Those concerns extended to the prisoners kept at the Guantanamo Bay military base in Cuba.
Military officials argue that the men being kept at both camps had intelligence that was vital to the safety and success of the U.S. Military missions in Iraq and Afghanistan, and that the prisoners were being treated humanely.
But were they?
Dr. Gregg Bloche, a medical doctor and professor of law at Georgetown University, recently took part in a panel discussion at the Brookings Institution.. The discussion was titled "U.S. Interrogation Practices: Are We Compromising Medical Ethics and Violating International Law?"
The panel examined the role of medical professionals during interrogations of prisoners.
"Physicians were, with some frequency, gatekeepers with respect to whether prisoners were thought to be fit for interrogation practices," Bloche said.
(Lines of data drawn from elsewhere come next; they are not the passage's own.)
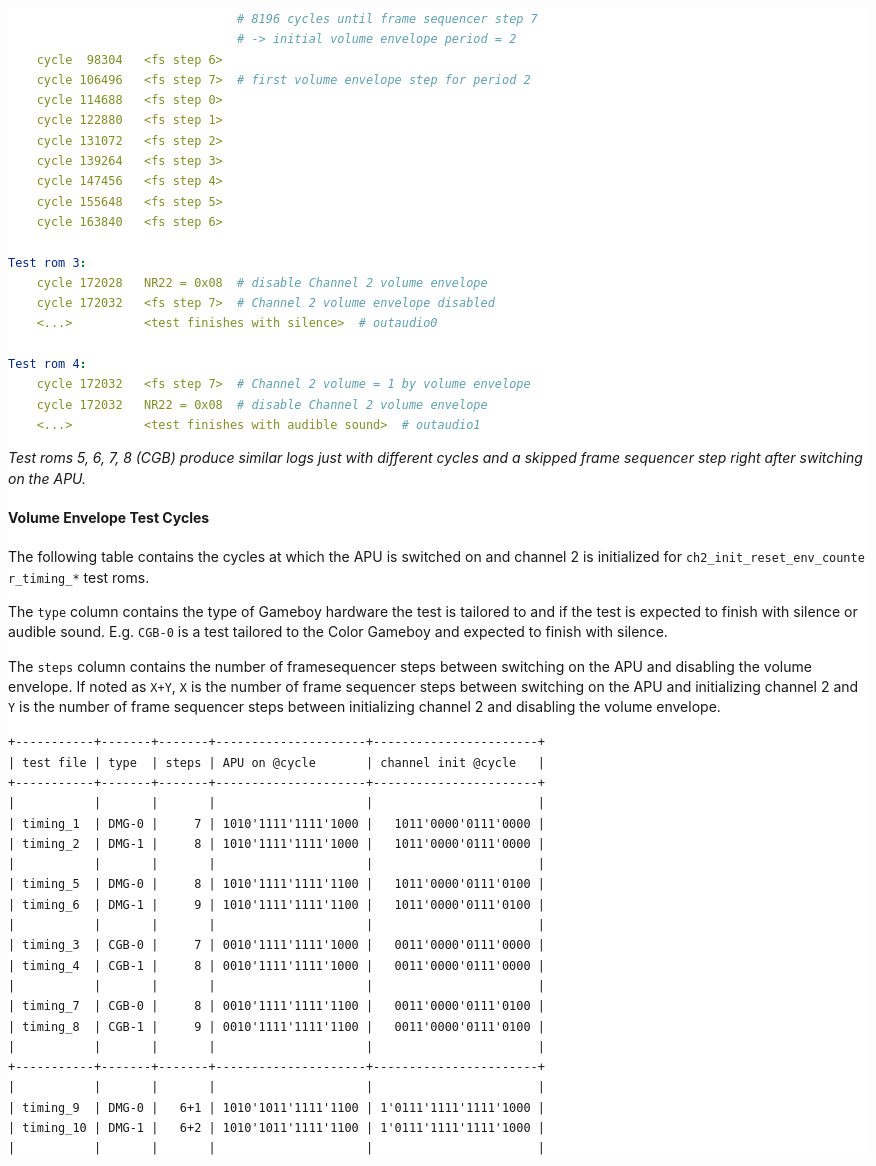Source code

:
 ```yaml
                                # 8196 cycles until frame sequencer step 7
                                # -> initial volume envelope period = 2
    cycle  98304   <fs step 6>
    cycle 106496   <fs step 7>  # first volume envelope step for period 2
    cycle 114688   <fs step 0>
    cycle 122880   <fs step 1>
    cycle 131072   <fs step 2>
    cycle 139264   <fs step 3>
    cycle 147456   <fs step 4>
    cycle 155648   <fs step 5>
    cycle 163840   <fs step 6>

Test rom 3:
    cycle 172028   NR22 = 0x08  # disable Channel 2 volume envelope
    cycle 172032   <fs step 7>  # Channel 2 volume envelope disabled
    <...>          <test finishes with silence>  # outaudio0

Test rom 4:
    cycle 172032   <fs step 7>  # Channel 2 volume = 1 by volume envelope
    cycle 172032   NR22 = 0x08  # disable Channel 2 volume envelope
    <...>          <test finishes with audible sound>  # outaudio1
```

*Test roms 5, 6, 7, 8 (CGB) produce similar logs just with different cycles
and a skipped frame sequencer step right after switching on the APU.*



#### Volume Envelope Test Cycles

The following table contains the cycles at which the APU is switched on and
channel 2 is initialized for `ch2_init_reset_env_counter_timing_*` test roms.

The `type` column contains the type of Gameboy hardware the test is tailored to
and if the test is expected to finish with silence or audible sound.
E.g. `CGB-0` is a test tailored to the Color Gameboy and expected to finish
with silence.

The `steps` column contains the number of framesequencer steps between
switching on the APU and disabling the volume envelope.
If noted as `X+Y`, `X` is the number of frame sequencer steps between switching
on the APU and initializing channel 2 and `Y` is the number of frame sequencer
steps between initializing channel 2 and disabling the volume envelope.

```
+-----------+-------+-------+---------------------+-----------------------+
| test file | type  | steps | APU on @cycle       | channel init @cycle   |
+-----------+-------+-------+---------------------+-----------------------+
|           |       |       |                     |                       |
| timing_1  | DMG-0 |     7 | 1010'1111'1111'1000 |   1011'0000'0111'0000 |
| timing_2  | DMG-1 |     8 | 1010'1111'1111'1000 |   1011'0000'0111'0000 |
|           |       |       |                     |                       |
| timing_5  | DMG-0 |     8 | 1010'1111'1111'1100 |   1011'0000'0111'0100 |
| timing_6  | DMG-1 |     9 | 1010'1111'1111'1100 |   1011'0000'0111'0100 |
|           |       |       |                     |                       |
| timing_3  | CGB-0 |     7 | 0010'1111'1111'1000 |   0011'0000'0111'0000 |
| timing_4  | CGB-1 |     8 | 0010'1111'1111'1000 |   0011'0000'0111'0000 |
|           |       |       |                     |                       |
| timing_7  | CGB-0 |     8 | 0010'1111'1111'1100 |   0011'0000'0111'0100 |
| timing_8  | CGB-1 |     9 | 0010'1111'1111'1100 |   0011'0000'0111'0100 |
|           |       |       |                     |                       |
+-----------+-------+-------+---------------------+-----------------------+
|           |       |       |                     |                       |
| timing_9  | DMG-0 |   6+1 | 1010'1011'1111'1100 | 1'0111'1111'1111'1000 |
| timing_10 | DMG-1 |   6+2 | 1010'1011'1111'1100 | 1'0111'1111'1111'1000 |
|           |       |       |                     |                       |
```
The alleged abuses stemmed from a program the Pentagon created to help American soldiers withstand torture and other abuses in the hands of their enemies.
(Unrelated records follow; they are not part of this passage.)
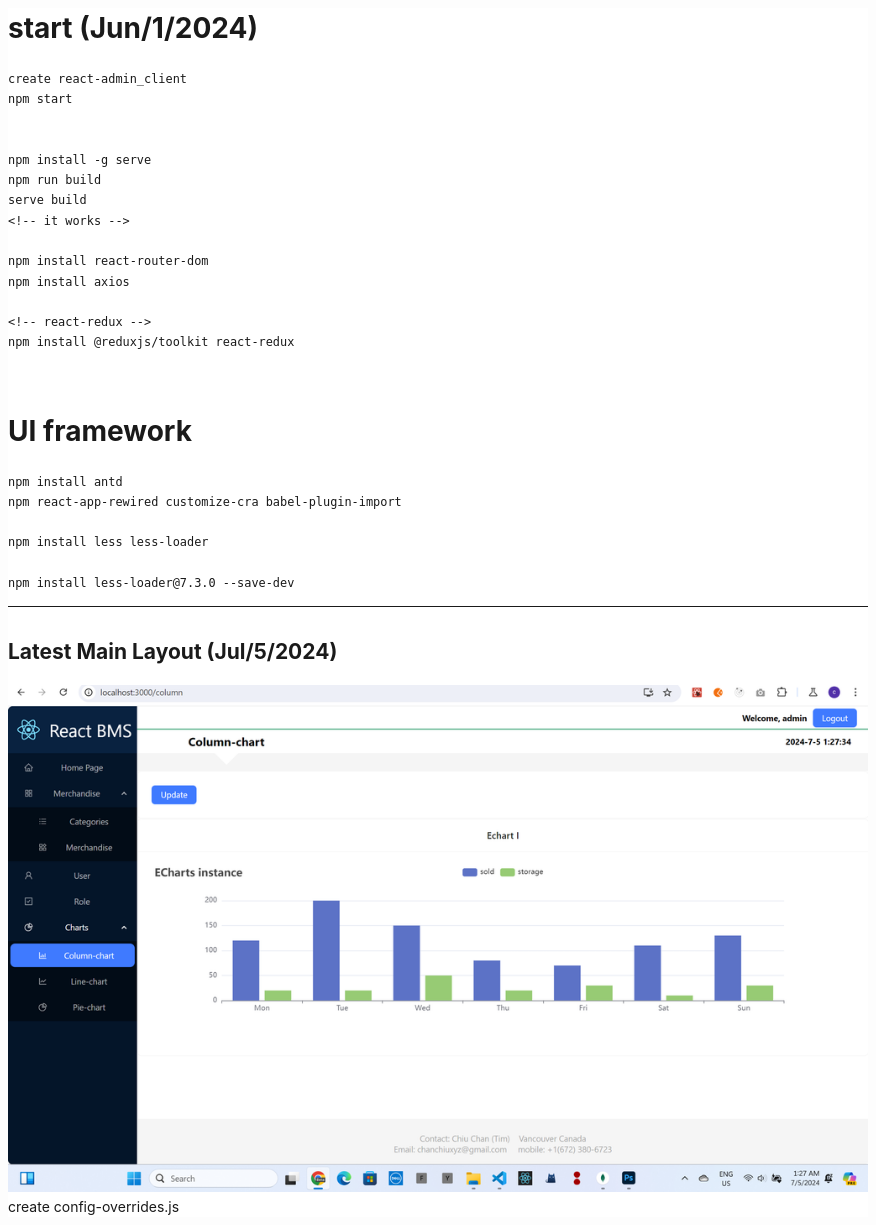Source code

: # start (Jun/1/2024)

```
create react-admin_client
npm start


npm install -g serve
npm run build
serve build 
<!-- it works -->

npm install react-router-dom
npm install axios

<!-- react-redux -->
npm install @reduxjs/toolkit react-redux


```

# UI framework
```
npm install antd
npm react-app-rewired customize-cra babel-plugin-import

npm install less less-loader

npm install less-loader@7.3.0 --save-dev
```
---------------------------
## Latest Main Layout (Jul/5/2024)
![](./screenShot/echartbar.png)
create config-overrides.js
"A decision was made … to use those techniques on some of the most resistant Guantanamo detainees," Bloche said. "And what that did was turn some of our clinical psychologists and psychiatrists into people who were abetting human rights abuses that in some cases, may have risen to the level of torture."
Bloche said the reports of such abuses underscore the urgency for an independent investigation into the techniques used by the military to interrogate enemy combatants and other detainees.